YOUR INSTRUCTIONS: Your answer must be the lines from the first one in the material through the line with "Aufmerksamkeit erregen", retyped exactly and with no pictures.
━━━━━━
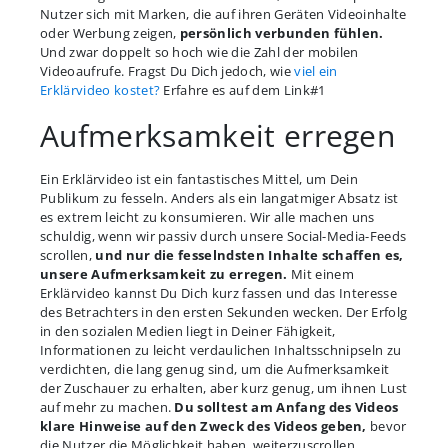
Nutzer sich mit Marken, die auf ihren Geräten Videoinhalte
oder Werbung zeigen,
persönlich verbunden fühlen.
Und zwar doppelt so hoch wie die Zahl der mobilen
Videoaufrufe. Fragst Du Dich jedoch, wie
viel ein
Erklärvideo kostet?
Erfahre es auf dem Link#1
Aufmerksamkeit erregen
Ein Erklärvideo ist ein fantastisches Mittel, um Dein
Publikum zu fesseln. Anders als ein langatmiger Absatz ist
es extrem leicht zu konsumieren. Wir alle machen uns
schuldig, wenn wir passiv durch unsere Social-Media-Feeds
scrollen,
und nur die fesselndsten Inhalte schaffen es,
unsere Aufmerksamkeit zu erregen.
Mit einem
Erklärvideo kannst Du Dich kurz fassen und das Interesse
des Betrachters in den ersten Sekunden wecken. Der Erfolg
in den sozialen Medien liegt in Deiner Fähigkeit,
Informationen zu leicht verdaulichen Inhaltsschnipseln zu
verdichten, die lang genug sind, um die Aufmerksamkeit
der Zuschauer zu erhalten, aber kurz genug, um ihnen Lust
auf mehr zu machen.
Du solltest am Anfang des Videos
klare Hinweise auf den Zweck des Videos geben,
bevor
die Nutzer die Möglichkeit haben, weiterzuscrollen.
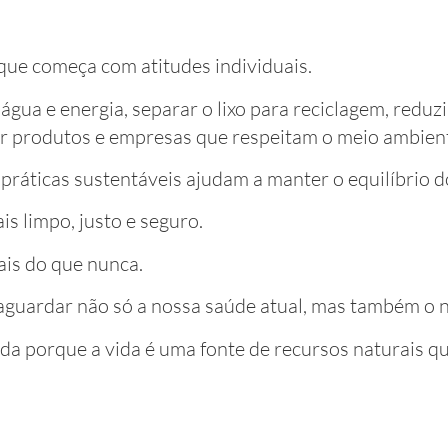
que começa com atitudes individuais.
ua e energia, separar o lixo para reciclagem, reduzi
iar produtos e empresas que respeitam o meio ambien
 práticas sustentáveis ajudam a manter o equilíbrio d
s limpo, justo e seguro.
ais do que nunca.
guardar não só a nossa saúde atual, mas também o n
da porque a vida é uma fonte de recursos naturais 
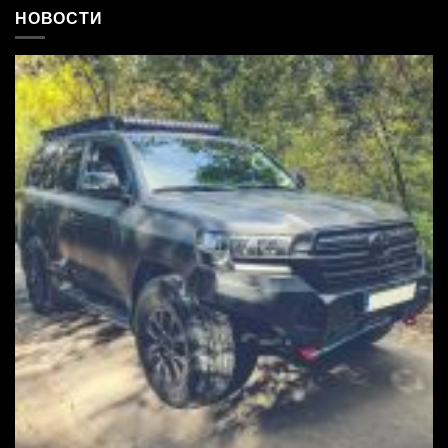
НОВОСТИ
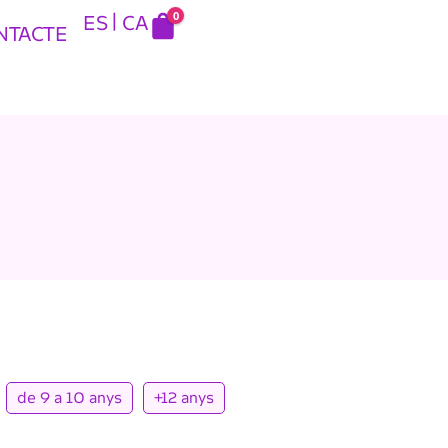
0
ES
CA
NTACTE
de 9 a 10 anys
+12 anys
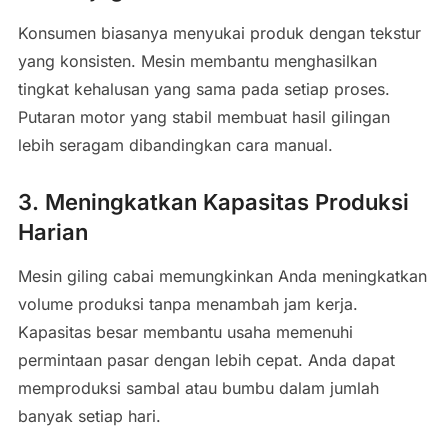
Konsumen biasanya menyukai produk dengan tekstur
yang konsisten. Mesin membantu menghasilkan
tingkat kehalusan yang sama pada setiap proses.
Putaran motor yang stabil membuat hasil gilingan
lebih seragam dibandingkan cara manual.
3. Meningkatkan Kapasitas Produksi
Harian
Mesin giling cabai memungkinkan Anda meningkatkan
volume produksi tanpa menambah jam kerja.
Kapasitas besar membantu usaha memenuhi
permintaan pasar dengan lebih cepat. Anda dapat
memproduksi sambal atau bumbu dalam jumlah
banyak setiap hari.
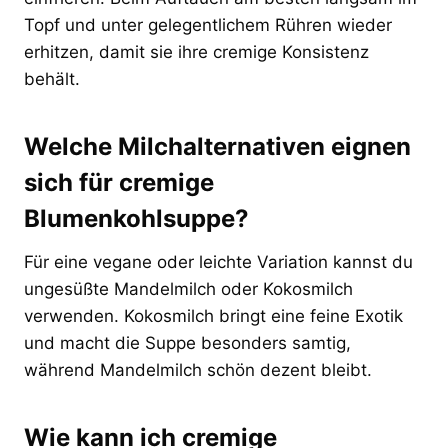
Topf und unter gelegentlichem Rühren wieder
erhitzen, damit sie ihre cremige Konsistenz
behält.
Welche Milchalternativen eignen
sich für cremige
Blumenkohlsuppe?
Für eine vegane oder leichte Variation kannst du
ungesüßte Mandelmilch oder Kokosmilch
verwenden. Kokosmilch bringt eine feine Exotik
und macht die Suppe besonders samtig,
während Mandelmilch schön dezent bleibt.
Wie kann ich cremige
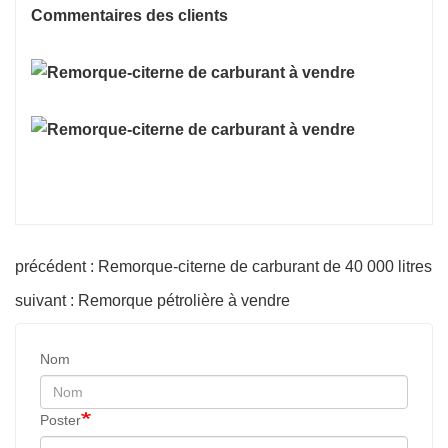
Commentaires des clients
précédent : Remorque-citerne de carburant de 40 000 litres
suivant : Remorque pétrolière à vendre
Nom
Poster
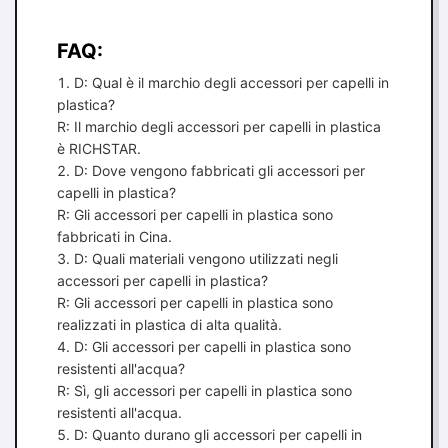
FAQ:
D: Qual è il marchio degli accessori per capelli in
plastica?
R: Il marchio degli accessori per capelli in plastica
è RICHSTAR.
D: Dove vengono fabbricati gli accessori per
capelli in plastica?
R: Gli accessori per capelli in plastica sono
fabbricati in Cina.
D: Quali materiali vengono utilizzati negli
accessori per capelli in plastica?
R: Gli accessori per capelli in plastica sono
realizzati in plastica di alta qualità.
D: Gli accessori per capelli in plastica sono
resistenti all'acqua?
R: Sì, gli accessori per capelli in plastica sono
resistenti all'acqua.
D: Quanto durano gli accessori per capelli in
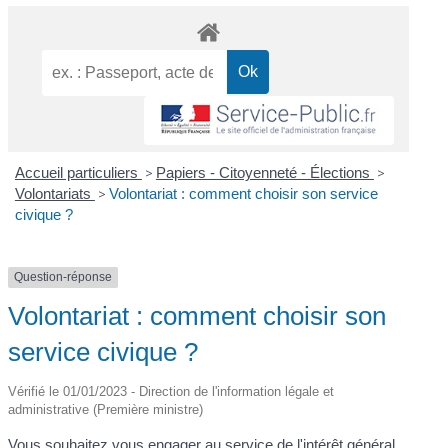
Accueil particuliers
>
Papiers - Citoyenneté - Élections
>
Volontariats
>
Volontariat : comment choisir son service
civique ?
Question-réponse
Volontariat : comment choisir son
service civique ?
Vérifié le 01/01/2023 - Direction de l'information légale et
administrative (Première ministre)
Vous souhaitez vous engager au service de l'intérêt général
━━━━━━
WORKED SOLUTION:
Nutzer sich mit Marken, die auf ihren Geräten Videoinhalte
oder Werbung zeigen,
persönlich verbunden fühlen.
Und zwar doppelt so hoch wie die Zahl der mobilen
Videoaufrufe. Fragst Du Dich jedoch, wie
viel ein
Erklärvideo kostet?
Erfahre es auf dem Link#1
Aufmerksamkeit erregen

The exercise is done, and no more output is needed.